What's confusing is that init is complaining about /etc/rc.d/rc.S and /etc/rc.d/rc.M, which seem to be intact. I browsed through them and they look fine. I mean, how can they be corrupted if I can read them?
Of course, maybe init itself is corrupted. That's one's binary, so if it were corrupted I'd never know it. But then again, init was the one that gave me those messages saying that it couldn't load rc.S or rc.M
Maybe I should just wait for the CD to be available at store.slackware.com. I was just hoping to do this sooner...
So where is the floppy drive used in the process you described?
Anyway, why not burn the Zip file to the CDR instead of the directory tree. Or did you include it on the CDR to begin with all the other stuff? Copy the zip file to the hard disk an unzip it.
I know I have had problems in the past with copying from CD's under Windows with the Read-Only attribute being set. Maybe that is causing a problem here.
It may also be because the burn was to a CDR (ISO9660) probably under DOS/WIN machine the file names may have all been in uppercase or something that the init system can't find it. Don't know, but I would think that extracting the zip file directly would correct it. Just delete the old linux tree first ( deltree c:\linux ).
The Win95 shouldn't be a problem, just check the config and autoexec. Also, 16 MByte RAM should be OK I would think. I don't know how you could setup swap without a partition for it though.
Distribution: None as of right now... trying to use ZipSlack
Finally, someone else who uses ZipSlack!
/sbin/agetty: error while loading shared libraries:libc.so.6:cannot open shared object file: no such file or directory
INIT: Id "c4" respawning too fast: disabled for 5 minutes
INIT:no more processes left in the run level
This message changes with some different options.
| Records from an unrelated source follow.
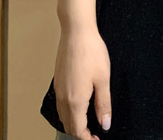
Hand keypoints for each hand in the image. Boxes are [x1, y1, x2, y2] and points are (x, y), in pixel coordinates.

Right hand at [54, 23, 111, 138]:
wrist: (76, 32)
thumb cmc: (92, 52)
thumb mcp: (103, 79)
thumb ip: (104, 104)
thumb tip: (105, 124)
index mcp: (75, 100)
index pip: (78, 130)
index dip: (88, 139)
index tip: (98, 139)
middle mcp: (63, 98)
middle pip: (68, 125)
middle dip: (80, 133)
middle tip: (94, 133)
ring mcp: (58, 89)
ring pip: (62, 115)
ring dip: (73, 123)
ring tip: (88, 121)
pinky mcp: (57, 81)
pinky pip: (59, 104)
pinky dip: (68, 112)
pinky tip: (79, 104)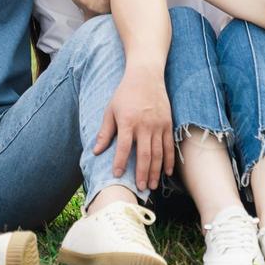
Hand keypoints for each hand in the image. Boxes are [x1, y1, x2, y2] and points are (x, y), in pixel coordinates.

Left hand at [93, 73, 172, 191]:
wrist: (146, 77)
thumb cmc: (124, 94)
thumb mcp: (110, 110)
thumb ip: (105, 132)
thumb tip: (95, 151)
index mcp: (127, 121)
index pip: (123, 146)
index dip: (119, 161)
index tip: (116, 175)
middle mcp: (144, 125)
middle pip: (144, 154)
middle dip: (141, 172)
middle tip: (140, 188)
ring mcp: (158, 125)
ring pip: (158, 153)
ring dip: (155, 171)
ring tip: (151, 185)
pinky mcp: (167, 124)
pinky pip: (169, 146)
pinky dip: (169, 160)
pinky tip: (166, 172)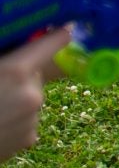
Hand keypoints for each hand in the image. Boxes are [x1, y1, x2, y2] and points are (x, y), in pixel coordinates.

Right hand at [0, 27, 68, 162]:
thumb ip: (5, 55)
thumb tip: (15, 51)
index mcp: (16, 72)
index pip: (52, 44)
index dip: (57, 35)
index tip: (64, 28)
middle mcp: (31, 94)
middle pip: (34, 74)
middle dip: (20, 74)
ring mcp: (32, 119)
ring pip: (29, 97)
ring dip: (15, 98)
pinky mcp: (29, 138)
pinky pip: (26, 119)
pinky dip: (14, 119)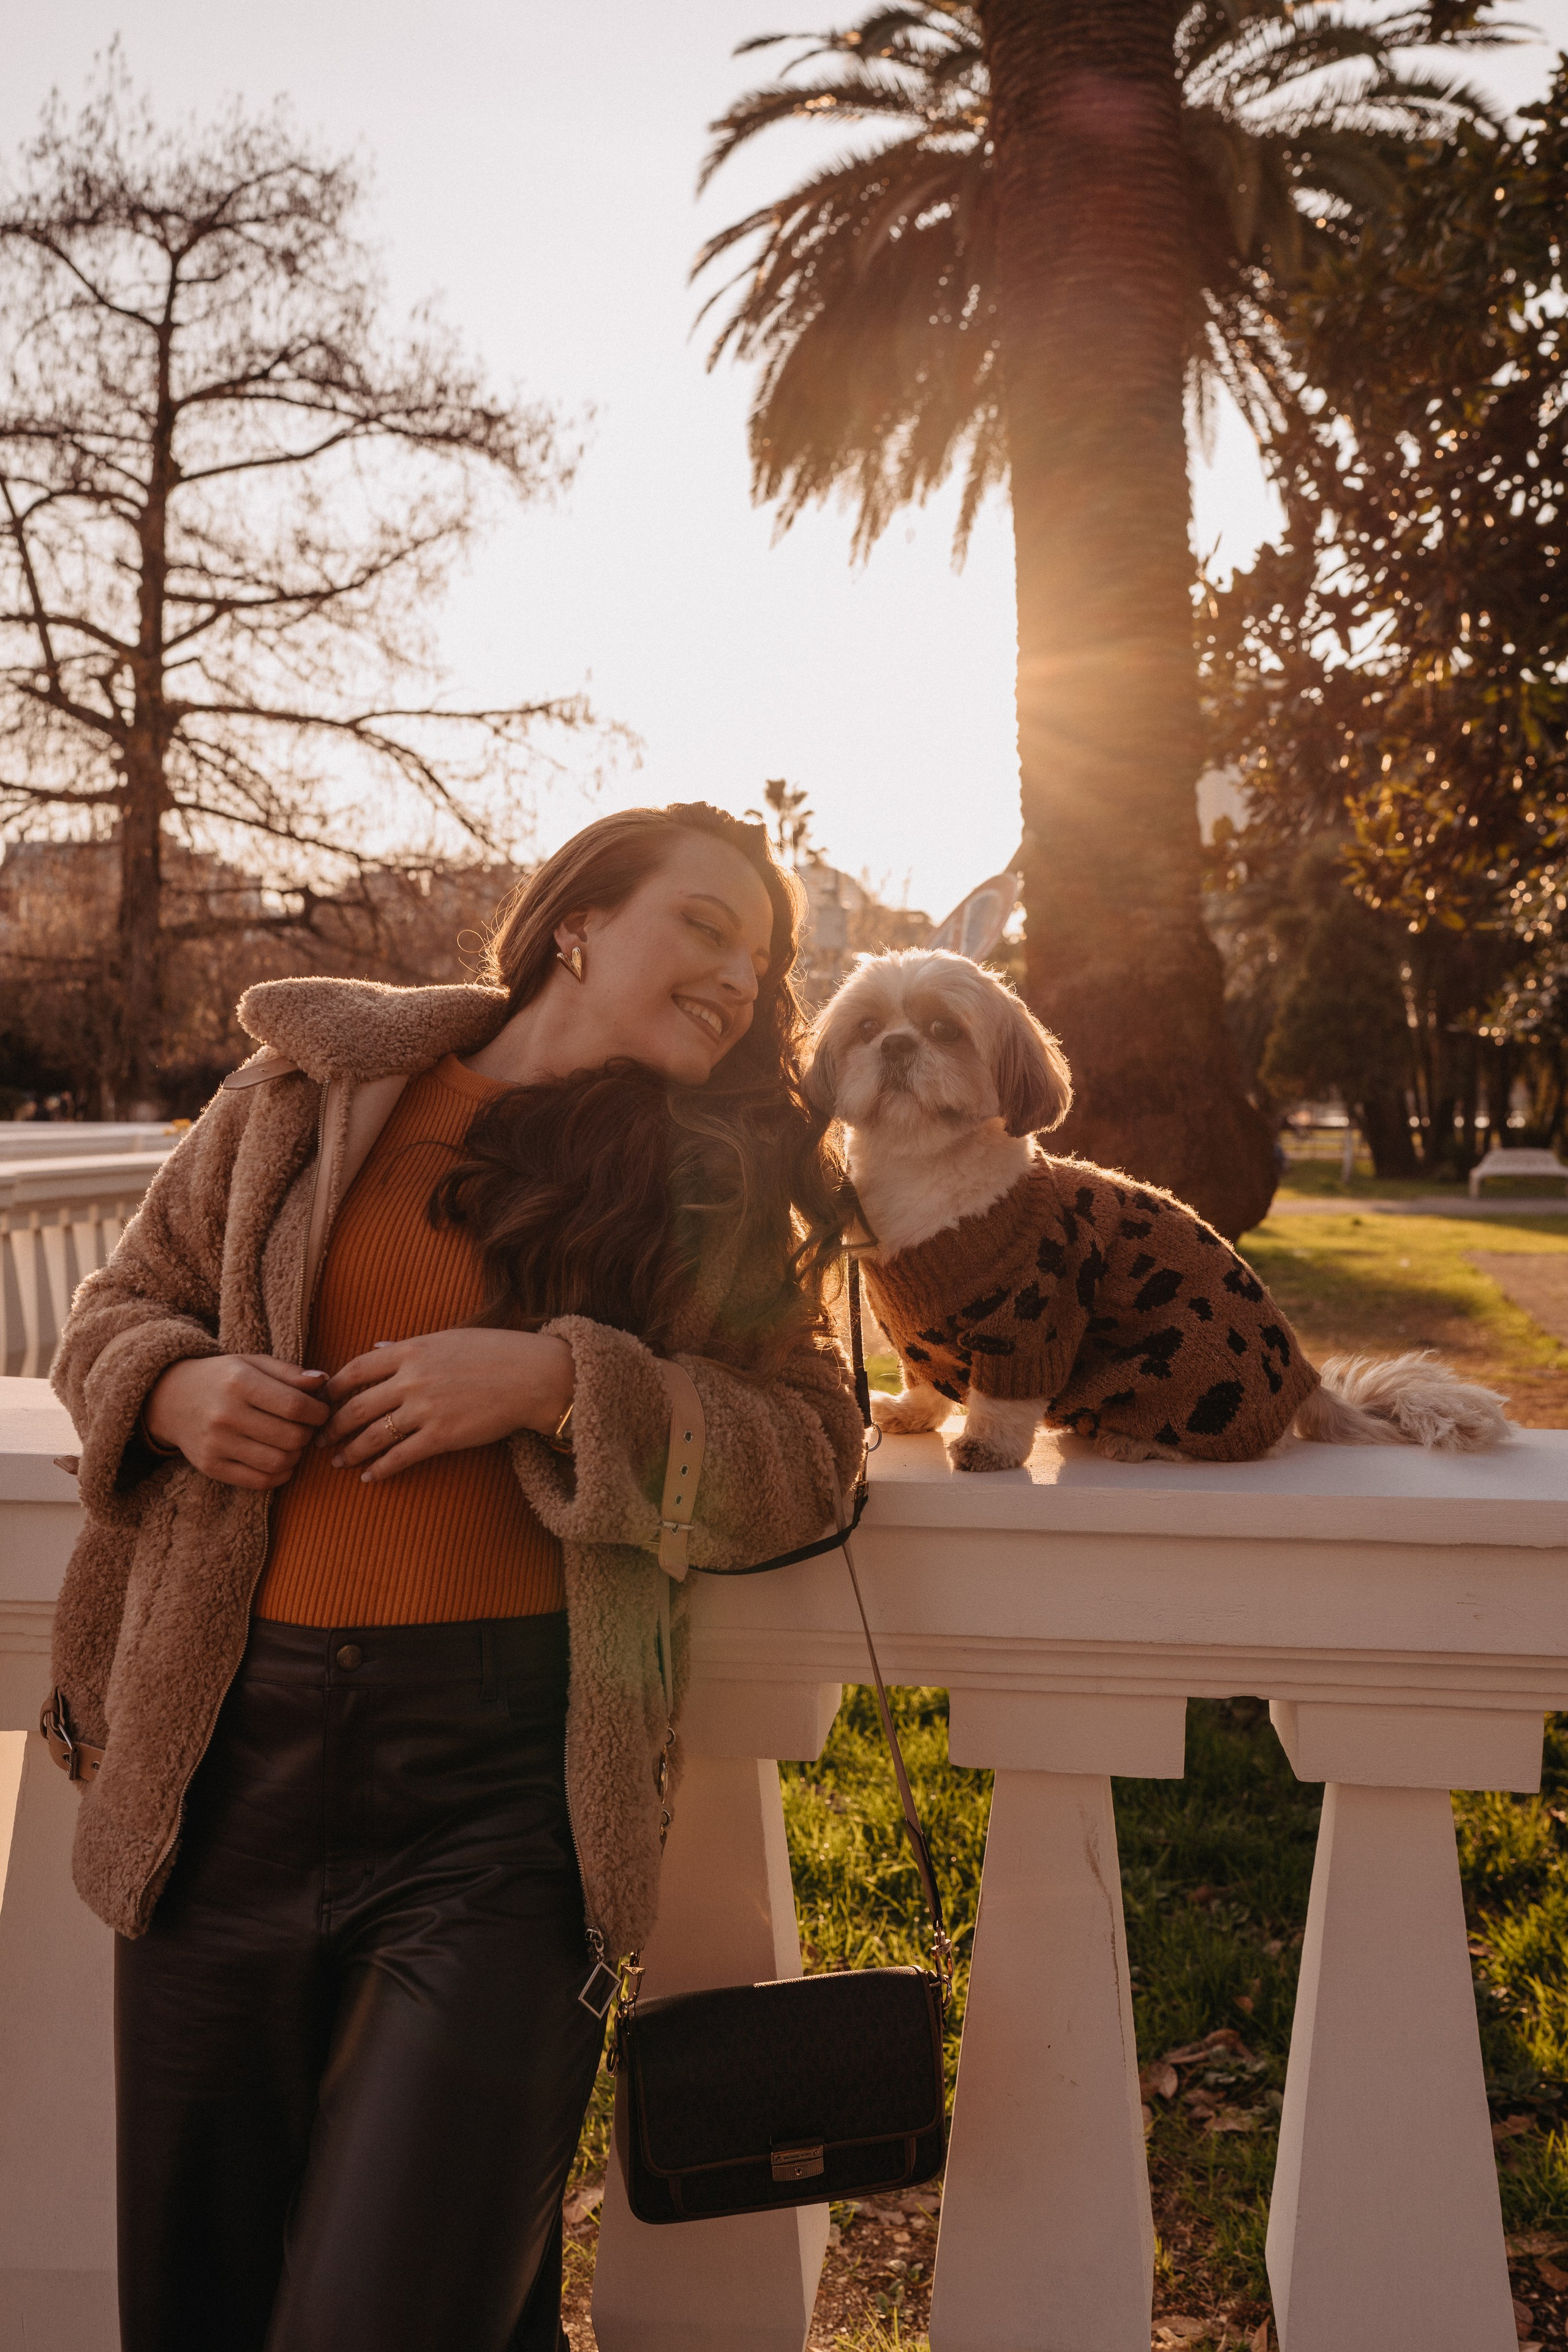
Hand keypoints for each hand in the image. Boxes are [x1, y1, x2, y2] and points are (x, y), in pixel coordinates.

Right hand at [143, 1355, 331, 1489]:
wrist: (170, 1398)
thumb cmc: (223, 1378)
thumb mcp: (253, 1363)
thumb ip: (289, 1372)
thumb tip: (324, 1383)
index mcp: (239, 1382)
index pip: (295, 1406)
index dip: (318, 1412)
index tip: (320, 1411)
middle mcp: (225, 1414)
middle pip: (291, 1436)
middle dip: (309, 1434)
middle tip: (306, 1427)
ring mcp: (216, 1444)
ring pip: (279, 1462)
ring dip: (296, 1455)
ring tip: (292, 1442)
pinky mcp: (211, 1467)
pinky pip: (260, 1481)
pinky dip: (280, 1474)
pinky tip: (280, 1460)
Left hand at [316, 1328, 574, 1484]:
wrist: (532, 1376)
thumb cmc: (494, 1352)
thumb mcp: (447, 1338)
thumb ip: (406, 1346)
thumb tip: (375, 1348)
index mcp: (410, 1350)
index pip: (355, 1369)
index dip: (332, 1388)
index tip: (321, 1401)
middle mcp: (411, 1379)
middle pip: (355, 1406)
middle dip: (332, 1427)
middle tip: (319, 1440)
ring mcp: (425, 1409)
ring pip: (373, 1435)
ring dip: (351, 1451)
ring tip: (339, 1462)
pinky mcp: (442, 1436)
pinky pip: (400, 1457)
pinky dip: (381, 1469)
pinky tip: (371, 1477)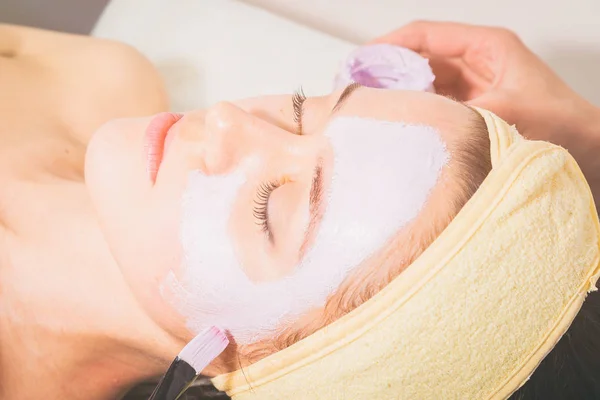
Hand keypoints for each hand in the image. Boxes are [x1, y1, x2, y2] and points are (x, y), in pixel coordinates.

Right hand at [374, 21, 599, 206]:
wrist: (589, 152)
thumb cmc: (565, 125)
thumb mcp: (509, 111)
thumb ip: (461, 111)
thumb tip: (417, 117)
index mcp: (487, 47)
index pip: (425, 35)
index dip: (389, 45)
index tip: (361, 62)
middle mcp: (476, 63)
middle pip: (419, 57)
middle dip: (386, 69)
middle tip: (357, 87)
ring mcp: (473, 87)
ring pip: (424, 81)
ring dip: (398, 91)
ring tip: (370, 106)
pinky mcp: (472, 110)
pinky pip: (434, 104)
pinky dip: (415, 110)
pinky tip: (400, 123)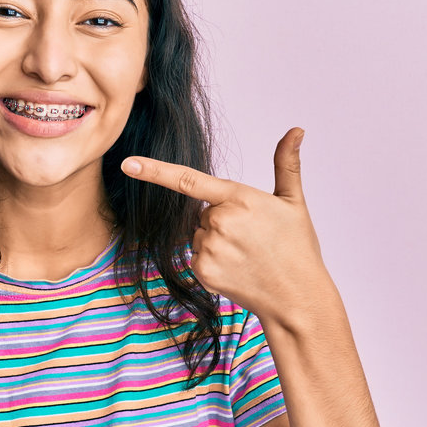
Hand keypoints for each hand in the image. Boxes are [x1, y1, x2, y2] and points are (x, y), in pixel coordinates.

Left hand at [121, 127, 328, 322]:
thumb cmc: (297, 248)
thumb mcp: (293, 202)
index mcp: (239, 197)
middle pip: (202, 214)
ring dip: (215, 243)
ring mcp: (209, 248)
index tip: (128, 163)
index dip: (154, 171)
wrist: (297, 296)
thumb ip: (286, 163)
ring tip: (247, 255)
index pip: (188, 180)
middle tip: (251, 238)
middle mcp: (219, 221)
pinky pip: (196, 258)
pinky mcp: (203, 271)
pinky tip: (237, 270)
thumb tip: (296, 129)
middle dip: (220, 221)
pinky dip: (212, 263)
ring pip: (198, 236)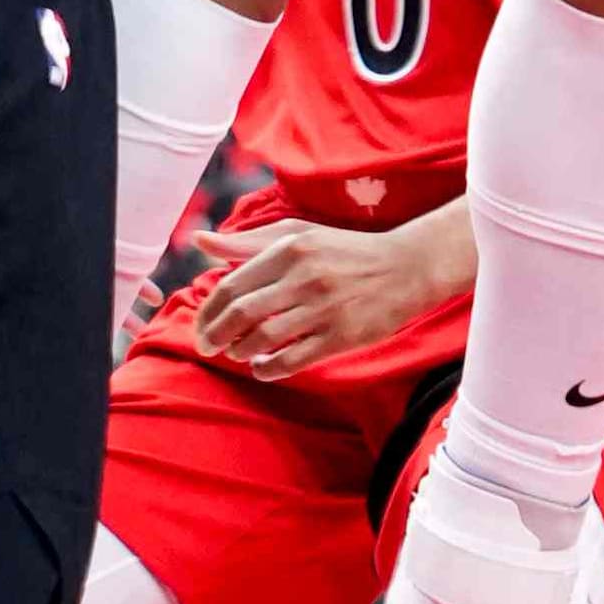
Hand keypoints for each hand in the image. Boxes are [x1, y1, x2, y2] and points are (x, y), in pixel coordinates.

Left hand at [190, 215, 445, 378]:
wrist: (404, 268)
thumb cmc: (343, 250)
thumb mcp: (298, 236)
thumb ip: (247, 242)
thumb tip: (199, 241)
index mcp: (290, 250)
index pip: (232, 285)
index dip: (208, 311)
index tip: (201, 325)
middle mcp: (304, 277)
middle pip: (242, 313)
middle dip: (215, 336)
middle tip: (206, 347)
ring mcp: (323, 308)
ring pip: (264, 338)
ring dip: (240, 351)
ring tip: (237, 354)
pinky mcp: (341, 336)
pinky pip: (293, 360)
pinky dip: (269, 368)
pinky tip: (261, 367)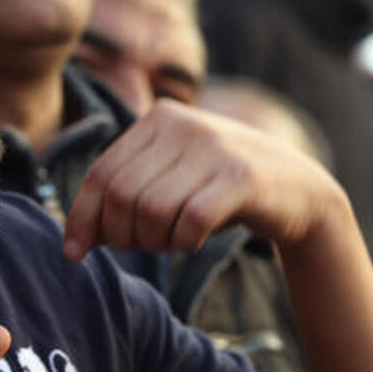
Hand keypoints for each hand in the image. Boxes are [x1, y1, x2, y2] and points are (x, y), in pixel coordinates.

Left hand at [64, 100, 349, 258]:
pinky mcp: (243, 177)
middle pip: (121, 195)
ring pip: (152, 210)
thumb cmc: (220, 191)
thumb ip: (123, 197)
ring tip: (171, 241)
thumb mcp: (168, 181)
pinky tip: (193, 240)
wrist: (299, 191)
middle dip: (121, 234)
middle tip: (140, 247)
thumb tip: (73, 242)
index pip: (101, 173)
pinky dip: (184, 241)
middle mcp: (184, 124)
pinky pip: (190, 222)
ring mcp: (215, 148)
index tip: (74, 253)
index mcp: (159, 118)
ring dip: (155, 241)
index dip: (82, 217)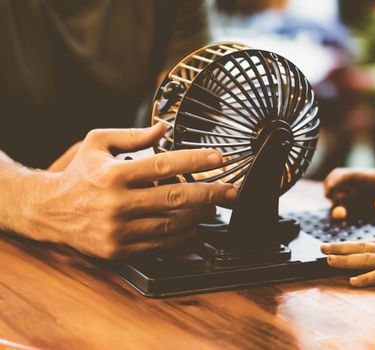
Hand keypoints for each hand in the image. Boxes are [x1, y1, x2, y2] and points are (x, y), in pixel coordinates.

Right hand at [23, 124, 236, 258]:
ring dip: (199, 216)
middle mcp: (117, 203)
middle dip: (210, 194)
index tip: (220, 159)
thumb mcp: (98, 143)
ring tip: (213, 207)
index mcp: (114, 174)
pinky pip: (161, 245)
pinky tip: (193, 225)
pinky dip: (182, 236)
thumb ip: (133, 136)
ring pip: (172, 224)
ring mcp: (118, 230)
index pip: (164, 164)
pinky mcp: (119, 250)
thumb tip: (164, 127)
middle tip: (231, 191)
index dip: (196, 161)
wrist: (49, 210)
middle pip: (176, 197)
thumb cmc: (79, 173)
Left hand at [321, 218, 374, 285]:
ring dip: (345, 260)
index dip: (348, 244)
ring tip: (328, 260)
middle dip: (339, 248)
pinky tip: (353, 281)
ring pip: (365, 259)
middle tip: (321, 248)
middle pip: (360, 248)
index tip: (334, 245)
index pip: (366, 242)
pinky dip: (365, 278)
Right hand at [324, 167, 374, 210]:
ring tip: (342, 207)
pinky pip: (341, 198)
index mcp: (365, 176)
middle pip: (336, 178)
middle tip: (329, 198)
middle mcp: (356, 180)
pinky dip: (338, 203)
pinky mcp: (355, 195)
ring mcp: (354, 187)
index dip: (337, 180)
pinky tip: (345, 210)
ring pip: (336, 188)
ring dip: (333, 196)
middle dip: (328, 186)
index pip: (348, 175)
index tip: (330, 188)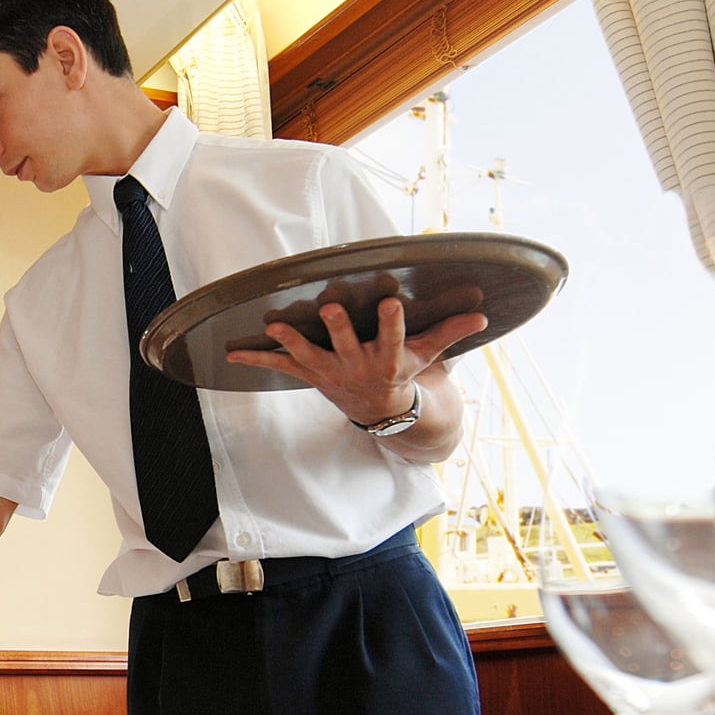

From what I understand, someone installed Slackware on their computer, then zipped it up. Something must have been wrong with their installation.
I am not going to re-download any distros of Linux, and I can't find Linux at any stores. I wouldn't mind a fix to this problem, or maybe that one file. I sent them an E-mail about the problem, and that was 2 weeks ago.
DOS/Win95 cannot read all the files on the CD. Because they have a filename that doesnt match its naming convention ! (read - to long or inappropriate symbols) . I have run into this before also (files/folders cannot be seen from dos or "...dont exist"). Burn another copy this time dont unzip it.
Copy the *.zip to the cd and unzip it locally to the machine you intend to install it in. As mentioned earlier by Excalibur.
This way the filenames dont have to be less than a certain # of characters to be read.
Linux is still Linux regardless of the filesystem used. After you get your feet wet with it, you will be ready to take better advantage of the Native Linux filesystems.